Tree menu; Check on datasheets & resemblances; Undefined resemblances

The other Tools menu item for aggregation sheets is distinctive to this case, namely Tools>Tree; it simply displays the hierarchical structure of an aggregation file in the same way as the Explorer tree, in a left-hand panel. Successive clicking on the plus.jpg icons unroll the taxonomic structure, and it can be rolled back with minus.png . No operations can be performed on the display in this state.

ScreenshotPage207a.png

When the active window is a datasheet, Tools>Check can check for the following: a) ✓Missing values, identified in the sheet by ‘Missing!’, and which might have been read in as blank cells in an Excel worksheet for example; b) ✓Negative values, which are not appropriate for abundance-type data analysed by Bray-Curtis, though common for environmental variables (especially normalised) input to Euclidean distance; c) ✓Duplicate sample (and/or) variable labels, which are tolerated for some analyses (warnings are usually given) but are best avoided wherever possible; d) ✓All zero samples (and/or) variables; and e) ✓Estimated values, displayed in red type in the matrix. The latter come from applying Tools>Missing (seen shortly) to environmental variables – or to other normally distributed data – containing Missing! cells, which otherwise might not be tolerated by some analysis routines requiring complete data.

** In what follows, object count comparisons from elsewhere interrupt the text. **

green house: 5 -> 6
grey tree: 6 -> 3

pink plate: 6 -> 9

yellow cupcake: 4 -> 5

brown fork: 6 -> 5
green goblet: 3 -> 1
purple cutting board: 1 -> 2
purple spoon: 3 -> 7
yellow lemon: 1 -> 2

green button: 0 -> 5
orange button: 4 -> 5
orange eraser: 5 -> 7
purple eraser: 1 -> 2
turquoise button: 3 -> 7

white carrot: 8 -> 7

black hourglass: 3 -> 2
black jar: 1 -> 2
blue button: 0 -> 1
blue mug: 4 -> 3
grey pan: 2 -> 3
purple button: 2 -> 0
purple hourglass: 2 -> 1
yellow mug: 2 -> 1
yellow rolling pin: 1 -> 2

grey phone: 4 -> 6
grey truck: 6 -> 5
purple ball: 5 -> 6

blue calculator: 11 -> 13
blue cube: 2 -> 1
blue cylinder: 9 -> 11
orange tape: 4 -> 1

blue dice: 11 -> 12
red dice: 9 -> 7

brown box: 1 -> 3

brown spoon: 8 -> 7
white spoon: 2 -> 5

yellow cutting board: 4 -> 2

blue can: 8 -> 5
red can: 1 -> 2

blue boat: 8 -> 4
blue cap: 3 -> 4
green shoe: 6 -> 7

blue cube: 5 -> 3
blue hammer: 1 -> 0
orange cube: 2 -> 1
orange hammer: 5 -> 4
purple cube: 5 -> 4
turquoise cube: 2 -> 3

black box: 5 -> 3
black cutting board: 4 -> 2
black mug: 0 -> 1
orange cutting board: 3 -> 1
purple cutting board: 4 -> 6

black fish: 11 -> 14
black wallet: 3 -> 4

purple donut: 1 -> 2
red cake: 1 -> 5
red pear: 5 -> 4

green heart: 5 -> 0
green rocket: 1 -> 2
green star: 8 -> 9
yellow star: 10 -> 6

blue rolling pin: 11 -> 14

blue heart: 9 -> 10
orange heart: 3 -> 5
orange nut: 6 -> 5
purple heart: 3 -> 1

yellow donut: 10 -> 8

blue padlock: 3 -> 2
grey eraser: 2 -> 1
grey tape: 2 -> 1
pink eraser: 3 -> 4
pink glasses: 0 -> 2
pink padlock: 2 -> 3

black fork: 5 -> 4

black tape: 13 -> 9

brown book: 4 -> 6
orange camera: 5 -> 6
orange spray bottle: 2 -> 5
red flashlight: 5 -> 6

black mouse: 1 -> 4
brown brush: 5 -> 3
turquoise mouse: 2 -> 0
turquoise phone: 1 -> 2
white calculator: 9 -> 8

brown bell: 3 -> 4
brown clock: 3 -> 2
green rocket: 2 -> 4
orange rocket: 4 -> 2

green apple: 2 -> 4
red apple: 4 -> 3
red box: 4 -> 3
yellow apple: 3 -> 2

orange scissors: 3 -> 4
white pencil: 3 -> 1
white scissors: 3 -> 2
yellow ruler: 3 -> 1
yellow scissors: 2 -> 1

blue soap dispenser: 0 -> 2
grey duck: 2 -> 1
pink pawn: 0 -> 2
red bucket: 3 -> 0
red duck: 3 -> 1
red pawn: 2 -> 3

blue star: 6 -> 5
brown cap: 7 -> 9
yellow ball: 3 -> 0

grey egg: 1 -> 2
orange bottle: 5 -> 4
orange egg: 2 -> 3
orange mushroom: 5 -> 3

All or any of the 7 boxes can be ticked. Whether it is important to check for a particular attribute depends on the analysis. For example, species which are zero over all samples will be ignored when Bray-Curtis similarity is computed among samples, and can safely be left in the matrix, but all-zero samples are potentially more of a problem since Bray-Curtis similarity between two blank samples is set to ‘Undefined!’. Dependent on the context, these samples might best be omitted, or a different similarity used (e.g. zero-adjusted Bray-Curtis, Section 5), or the entry left as ‘Undefined!’, i.e. treated as unknown.

ScreenshotPage207b.png

When the active window is a resemblance sheet, Tools>Check looks for only three data attributes: a) ✓Undefined values, arising as suggested above; b) ✓Out of bounds values, for distance coeff-icients (or transformations) that return very large or small values (NaN); and c) ✓Duplicate labels, as above. Blanking a cell in a resemblance matrix sets it to Undefined! status, and several of the core routines using resemblances (e.g. MDS, Cluster, ANOSIM) are carefully written in PRIMER to tolerate a few Undefined! entries, treating them as unknown. (You can appreciate that knowing the similarities $S_{12}$, $S_{13}$, $S_{14}$, $S_{23}$, $S_{24}$ might enable you to place four samples in relation to each other without knowing similarity $S_{34}$). Blanking out NaN (Not a Number) entries, to Undefined!, is one possibility therefore, but others may be equally good or better (replacing by a large, but finite value, modifying the coefficient or transformation which generated them etc).